Africa, a continent that is believed to be technologically deficient, is massively adopting the use of cryptocurrencies in day-to-day living, with Nigeria captaining the ship.
Nigeria was reported to have transacted over $200 million worth of Bitcoin in the first half of 2021, a figure thought to be highly suppressed considering the government’s ban on official cryptocurrency trading and the existing data gaps.
Cryptocurrencies have become a disruptive solution for cross-border payments today by providing a more inclusive financial system with relatively quicker processing time. Crypto users no longer have to bother about the several hurdles they needed to cross before getting money to/from foreigners as cryptocurrencies offer all parties a level ground for transacting.
There are, in fact, speculations that bitcoin would overtake fiat currencies in the future as it is believed by many to be more efficient and deflationary. Earlier this year, the European International Bank used Ethereum technology to issue €100 million ($121 million) in two-year digital notes for the first time.
Blockchain, the technology on which cryptocurrencies operate, has become more widely adopted, as countries are now even creating their own digital currencies using the technology.
Cryptocurrencies have also become a source of job creation, with many people earning thousands of dollars for their knowledge and skills. For an asset class that has been tagged as valueless, there seems to be a lot of value going around.
However, regulators seem more serious than ever about keeping the crypto industry under control. China, one of the world's largest crypto countries, went claws-deep on cryptocurrencies and mining activities in the country. A major fuel for its decision however was the promotion of its own Central Bank Digital Currency (CBDC), known as the Digital Yuan.
Other countries have also taken serious steps to regulate the cryptocurrency markets. Binance, one of the largest cryptocurrency exchanges, has been on the news of late as the company has been battling regulatory confrontations on different fronts. Countries like Italy, U.K., Germany, U.S.A., Japan, Canada, Thailand, and the Cayman Islands have all taken steps against Binance in the form of investigations, filing criminal complaints, or banning the platform from operating within the country’s space.

PROBLEMS TO SOLVE
a - Mark each statement below yes or no according to the cryptocurrency text, and quote the words from the text that settle it. (i) Nigeria transacted more than $200 million worth of Bitcoin in the first half of 2021. (ii) The European International Bank issued five-year digital notes using Ethereum technology. (iii) China's Digital Yuan is a Central Bank Digital Currency.
b - List every country or territory that the cryptocurrency text says has taken steps against Binance.

INPUT DATA
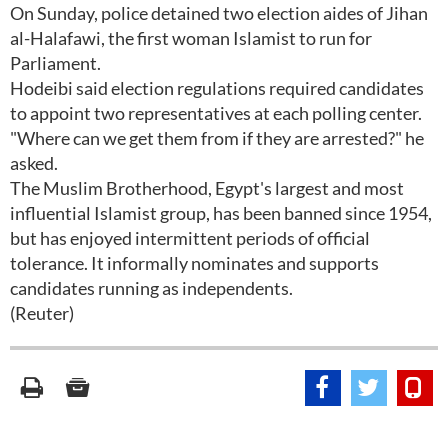
On Sunday, police detained two election aides of Jihan
al-Halafawi, the first woman Islamist to run for
Parliament.
Hodeibi said election regulations required candidates
to appoint two representatives at each polling center.
"Where can we get them from if they are arrested?" he
asked.
The Muslim Brotherhood, Egypt's largest and most
influential Islamist group, has been banned since 1954,
but has enjoyed intermittent periods of official
tolerance. It informally nominates and supports
candidates running as independents.
(Reuter)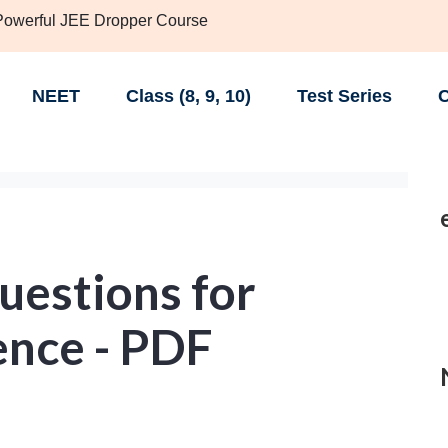
 Powerful JEE Dropper Course
NEET
Class (8, 9, 10)
Test Series
C
uestions for
ence - PDF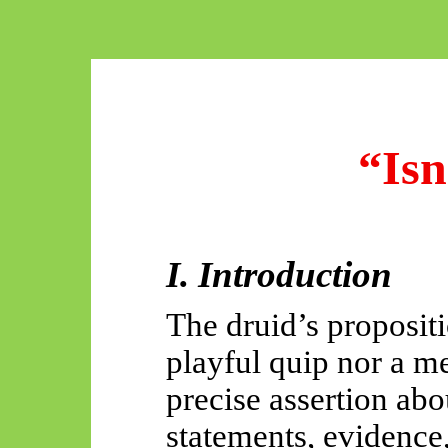
“Isn
I. Introduction
The druid’s proposit
playful quip nor a mer
precise assertion abo
statements, evidence,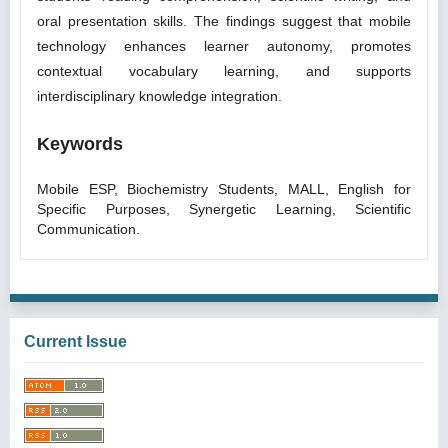
oral presentation skills. The findings suggest that mobile
technology enhances learner autonomy, promotes
contextual vocabulary learning, and supports
interdisciplinary knowledge integration.
Keywords
Mobile ESP, Biochemistry Students, MALL, English for
Specific Purposes, Synergetic Learning, Scientific
Communication.
Current Issue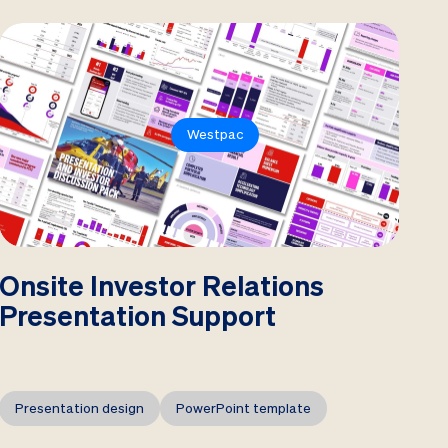
Westpac
Onsite Investor Relations
Presentation Support
Presentation design
PowerPoint template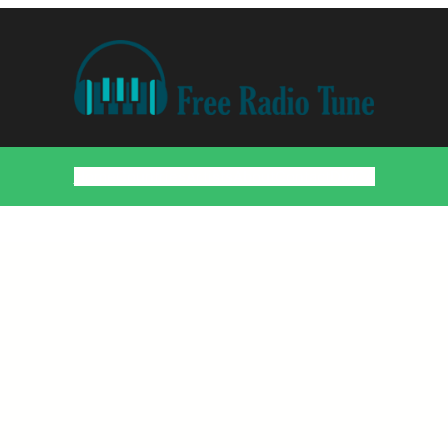
Home
Countries
Artists
About
Contact
DMCA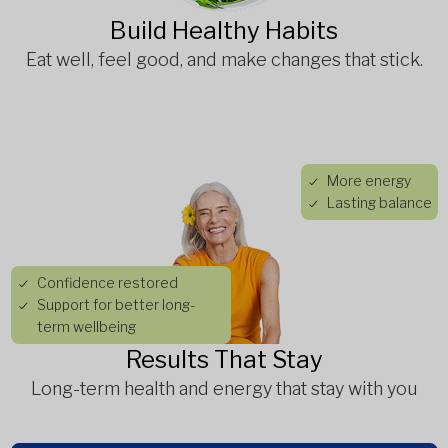
Build Healthy Habits
Eat well, feel good, and make changes that stick.
More energy
Lasting balance
Confidence restored
Support for better long-
term wellbeing
Results That Stay
Long-term health and energy that stay with you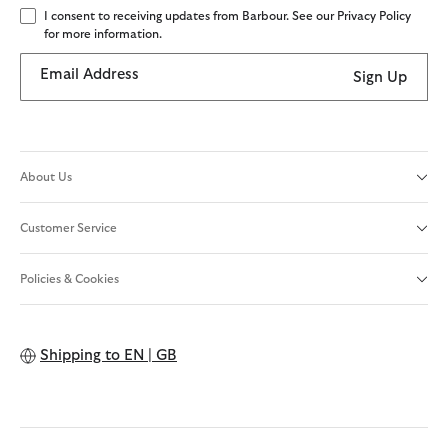
I consent to receiving updates from Barbour. See our Privacy Policy
for more information.
Email Address
Sign Up
About Us
Customer Service
Policies & Cookies
Shipping to
EN | GB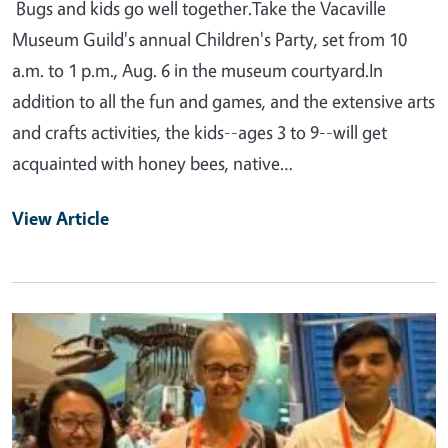
Bugs and kids go well together.Take the Vacaville
Museum Guild's annual Children's Party, set from 10
a.m. to 1 p.m., Aug. 6 in the museum courtyard.In
addition to all the fun and games, and the extensive arts
and crafts activities, the kids--ages 3 to 9--will get
acquainted with honey bees, native…
View Article
Primary Image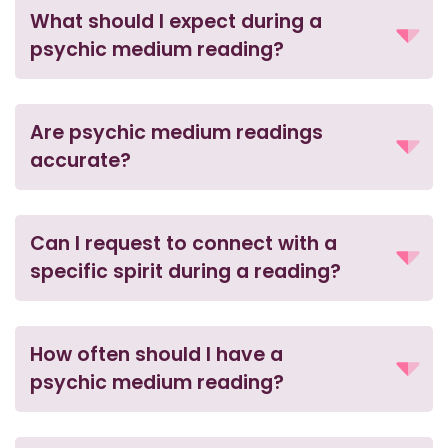
What should I expect during a
psychic medium reading?
Are psychic medium readings
accurate?
Can I request to connect with a
specific spirit during a reading?
How often should I have a
psychic medium reading?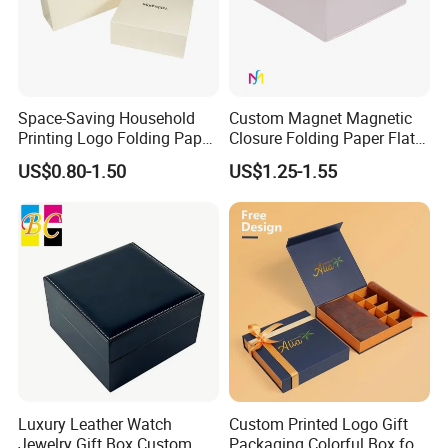
Space-Saving Household
Custom Magnet Magnetic
Printing Logo Folding Paper
Closure Folding Paper Flat
Box for Gift Package
Packaging Luxury Gift Box
US$0.80-1.50
US$1.25-1.55
Luxury Leather Watch
Custom Printed Logo Gift
Jewelry Gift Box Custom
Packaging Colorful Box for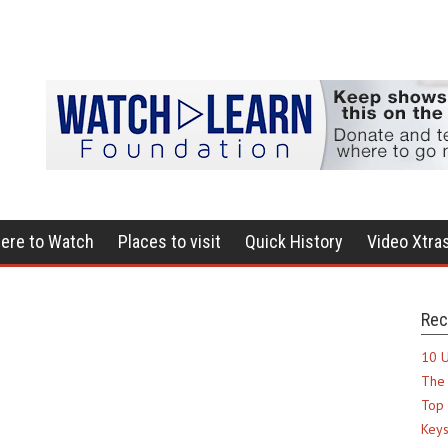
ere to Watch
Places to visit
Quick History
Video Xtra
Rec
10 U
The 
Top 
Keys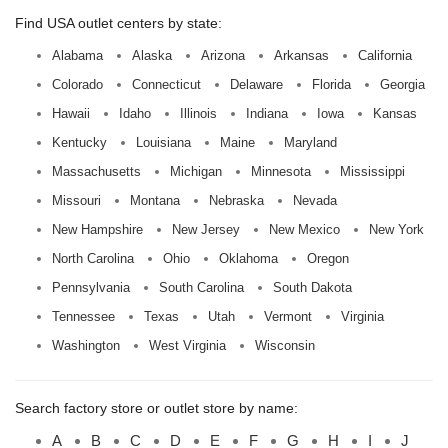
Find USA outlet centers by state:
Alabama
Alaska
Arizona
Arkansas
California
Colorado
Connecticut
Delaware
Florida
Georgia
Hawaii
Idaho
Illinois
Indiana
Iowa
Kansas
Kentucky
Louisiana
Maine
Maryland
Massachusetts
Michigan
Minnesota
Mississippi
Missouri
Montana
Nebraska
Nevada
New Hampshire
New Jersey
New Mexico
New York
North Carolina
Ohio
Oklahoma
Oregon
Pennsylvania
South Carolina
South Dakota
Tennessee
Texas
Utah
Vermont
Virginia
Washington
West Virginia
Wisconsin
Search factory store or outlet store by name:
A
B
C
D
E
F
G
H
I
J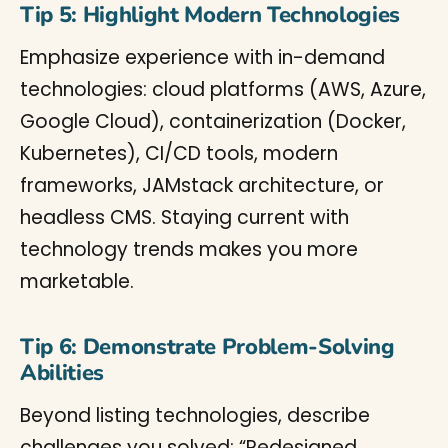
Tip 5: Highlight Modern Technologies
Emphasize experience with in-demand
technologies: cloud platforms (AWS, Azure,
Google Cloud), containerization (Docker,
Kubernetes), CI/CD tools, modern
frameworks, JAMstack architecture, or
headless CMS. Staying current with
technology trends makes you more
marketable.
Tip 6: Demonstrate Problem-Solving
Abilities
Beyond listing technologies, describe
challenges you solved: “Redesigned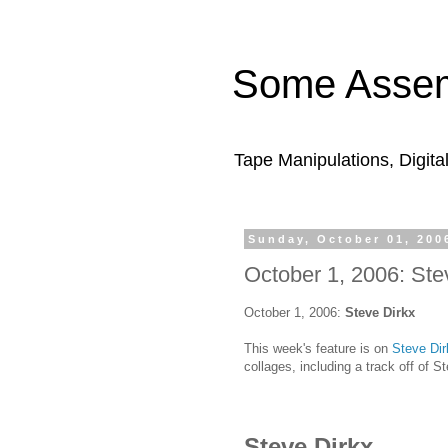
Some Assem
Tape Manipulations, Digita
Sunday, October 01, 200
October 1, 2006: Ste
October 1, 2006:
Steve Dirkx
This week's feature is on
Steve Dir
collages, including a track off of S
Steve Dirkx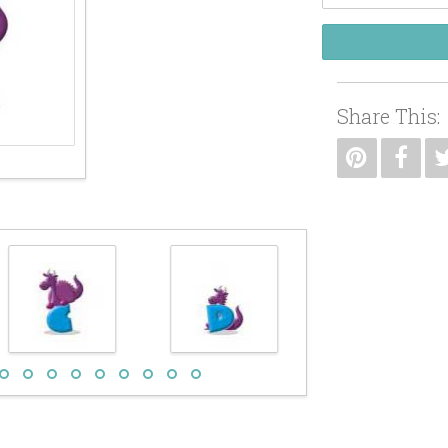
Share This: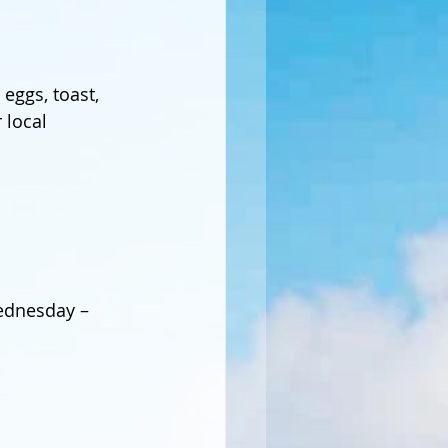
eggs, toast, 
 local 
Wednesday – 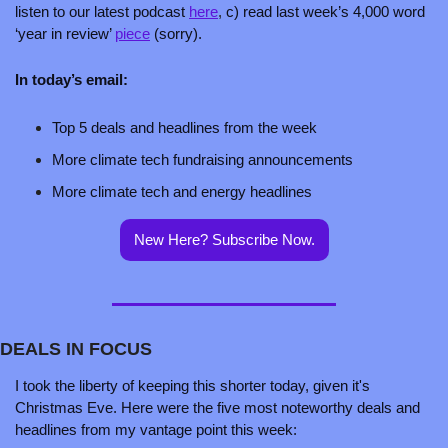
listen to our latest podcast 
here
,
 c) read last week’s 4,000 word 
‘year in review’ 
piece
 (sorry).
In today’s email:
Top 5 deals and headlines from the week
More climate tech fundraising announcements 
More climate tech and energy headlines
New Here? Subscribe Now.
DEALS IN FOCUS
I took the liberty of keeping this shorter today, given it's 
Christmas Eve. Here were the five most noteworthy deals and 
headlines from my vantage point this week: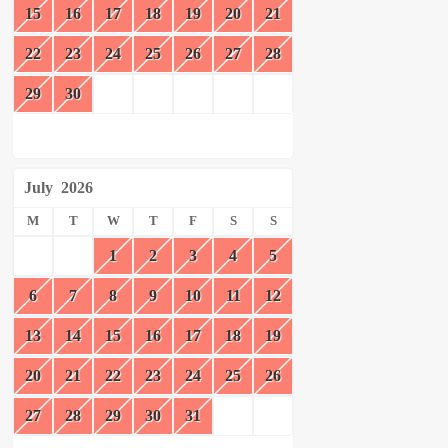
15
16
17
18
19
20
21
22
23
24
25
26
27
28
29
30
July
2026
M
T
W
T
F
S
S
1
2
3
4
5
6
7
8
9
10
11
12
13
14
15
16
17
18
19
20
21
22
23
24
25
26
27
28
29
30
31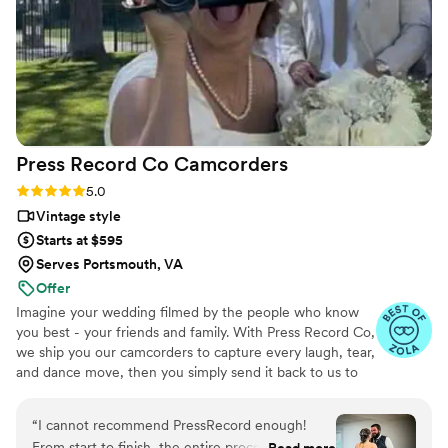
Press Record Co
Camcorders
Rating: 5.0 (52 reviews)
5.0
Vintage style
Starts at $595
Serves Portsmouth, VA
Offer
Imagine your wedding filmed by the people who know
you best - your friends and family. With Press Record Co,
we ship you our camcorders to capture every laugh, tear,
and dance move, then you simply send it back to us to
do the heavy lifting. We'll turn all your raw footage into a
beautiful, nostalgic Modern Day Home Video® you'll
“
I cannot recommend PressRecord enough!
actually love to rewatch. It's raw, real, and totally you.
From start to finish, the entire process was
Read more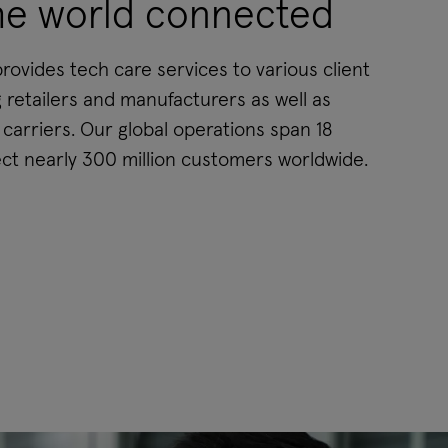
he world connected
ovides tech care services to various client
 retailers and manufacturers as well as
arriers. Our global operations span 18
ct nearly 300 million customers worldwide.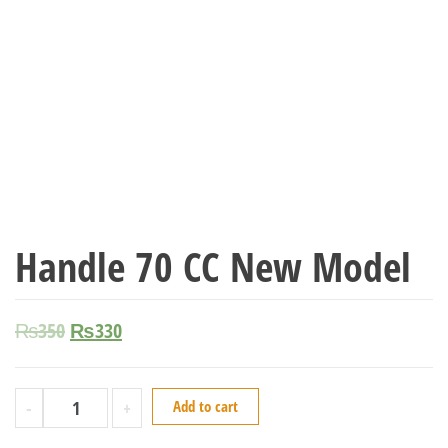
Handle 70 CC New Model
₨
350
₨
330
-
+
Add to cart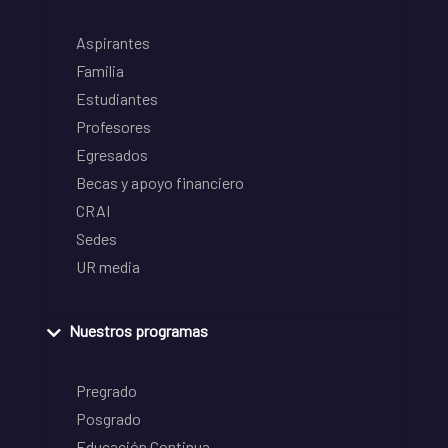
Aspirantes
Familia
Estudiantes
Profesores
Egresados
Becas y apoyo financiero
CRAI
Sedes
UR media
Nuestros programas
Pregrado
Posgrado
Educación Continua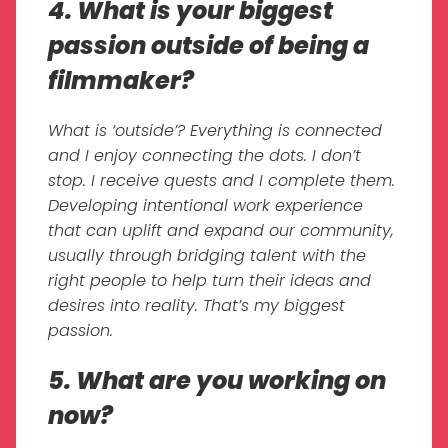
4. What is your biggest
passion outside of being a
filmmaker?
What is ‘outside’? Everything is connected
and I enjoy connecting the dots. I don’t
stop. I receive quests and I complete them.
Developing intentional work experience
that can uplift and expand our community,
usually through bridging talent with the
right people to help turn their ideas and
desires into reality. That’s my biggest
passion.
5. What are you working on
now?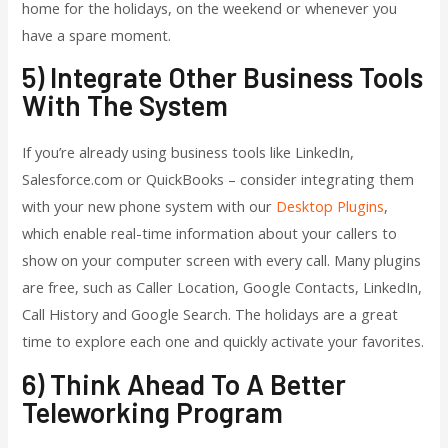
home for the holidays, on the weekend or whenever you
have a spare moment.
5) Integrate Other Business Tools
With The System
If you’re already using business tools like LinkedIn,
Salesforce.com or QuickBooks – consider integrating them
with your new phone system with our
Desktop Plugins
,
which enable real-time information about your callers to
show on your computer screen with every call. Many plugins
are free, such as Caller Location, Google Contacts, LinkedIn,
Call History and Google Search. The holidays are a great
time to explore each one and quickly activate your favorites.
6) Think Ahead To A Better
Teleworking Program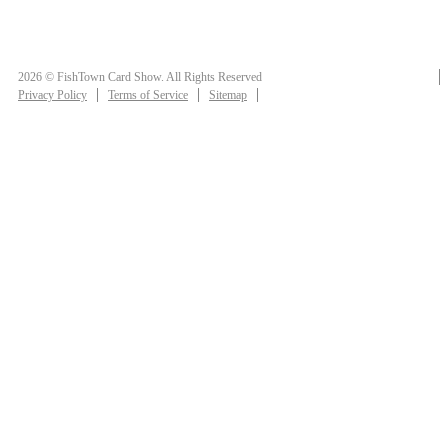
2026 © FishTown Card Show. All Rights Reserved
Privacy Policy
Terms of Service
Sitemap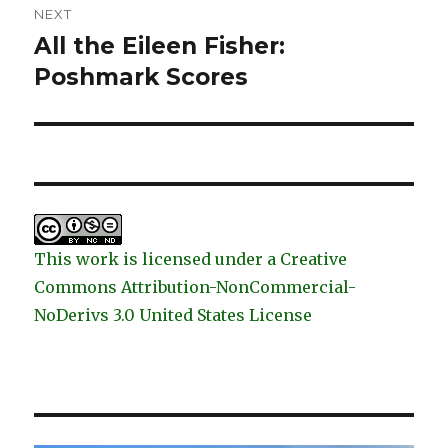
NEXT
All the Eileen Fisher:
Next
post:
Poshmark Scores
This work is licensed under a Creative
Commons Attribution-NonCommercial-
NoDerivs 3.0 United States License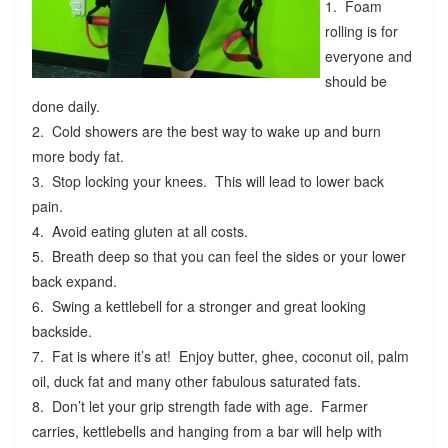
1. Foam
rolling is for
everyone and
should be
done daily.
2. Cold showers are the best way to wake up and burn
more body fat.
3. Stop locking your knees. This will lead to lower back
pain.
4. Avoid eating gluten at all costs.
5. Breath deep so that you can feel the sides or your lower
back expand.
6. Swing a kettlebell for a stronger and great looking
backside.
7. Fat is where it’s at! Enjoy butter, ghee, coconut oil, palm
oil, duck fat and many other fabulous saturated fats.
8. Don’t let your grip strength fade with age. Farmer
carries, kettlebells and hanging from a bar will help with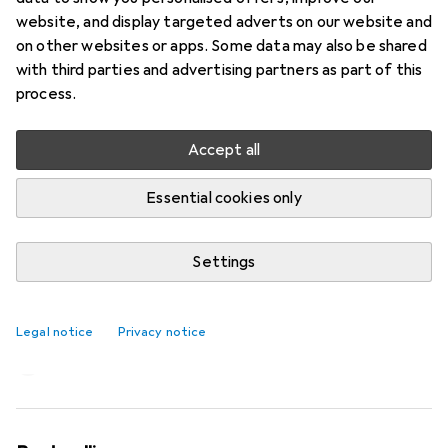
website, and display targeted adverts on our website and
on other websites or apps. Some data may also be shared
with third parties and advertising partners as part of this
process.
Accept all
Essential cookies only
Settings
Imitation: The sneaker flowers from
Asics
Legal notice
Privacy notice
Laura Scholz
12 likes
12
2 comments
2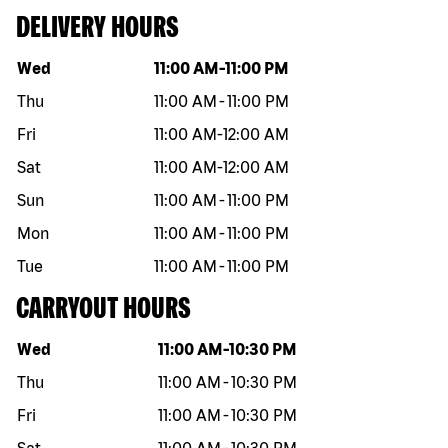
DELIVERY HOURS
Day of the week
Hours
Wed
11:00 AM
-
11:00 PM
Thu
11:00 AM
-
11:00 PM
Fri
11:00 AM
-
12:00 AM
Sat
11:00 AM
-
12:00 AM
Sun
11:00 AM
-
11:00 PM
Mon
11:00 AM
-
11:00 PM
Tue
11:00 AM
-
11:00 PM
CARRYOUT HOURS
Day of the week
Hours
Wed
11:00 AM
-
10:30 PM
Thu
11:00 AM
-
10:30 PM
Fri
11:00 AM
-
10:30 PM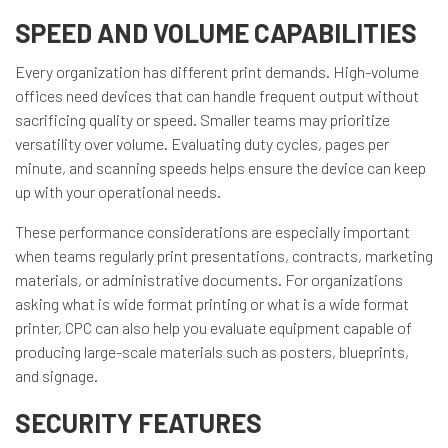
SPEED AND VOLUME CAPABILITIES
Every organization has different print demands. High-volume
offices need devices that can handle frequent output without
sacrificing quality or speed. Smaller teams may prioritize
versatility over volume. Evaluating duty cycles, pages per
minute, and scanning speeds helps ensure the device can keep
up with your operational needs.
These performance considerations are especially important
when teams regularly print presentations, contracts, marketing
materials, or administrative documents. For organizations
asking what is wide format printing or what is a wide format
printer, CPC can also help you evaluate equipment capable of
producing large-scale materials such as posters, blueprints,
and signage.
SECURITY FEATURES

RESPONSES BY TASK
a -
(i) Yes: "Nigeria was reported to have transacted over $200 million worth of Bitcoin in the first half of 2021"
(ii) No: "to issue €100 million ($121 million) in two-year digital notes for the first time"
(iii) Yes: "its own Central Bank Digital Currency (CBDC), known as the Digital Yuan"

b - Italy, U.K., Germany, U.S.A., Japan, Canada, Thailand, the Cayman Islands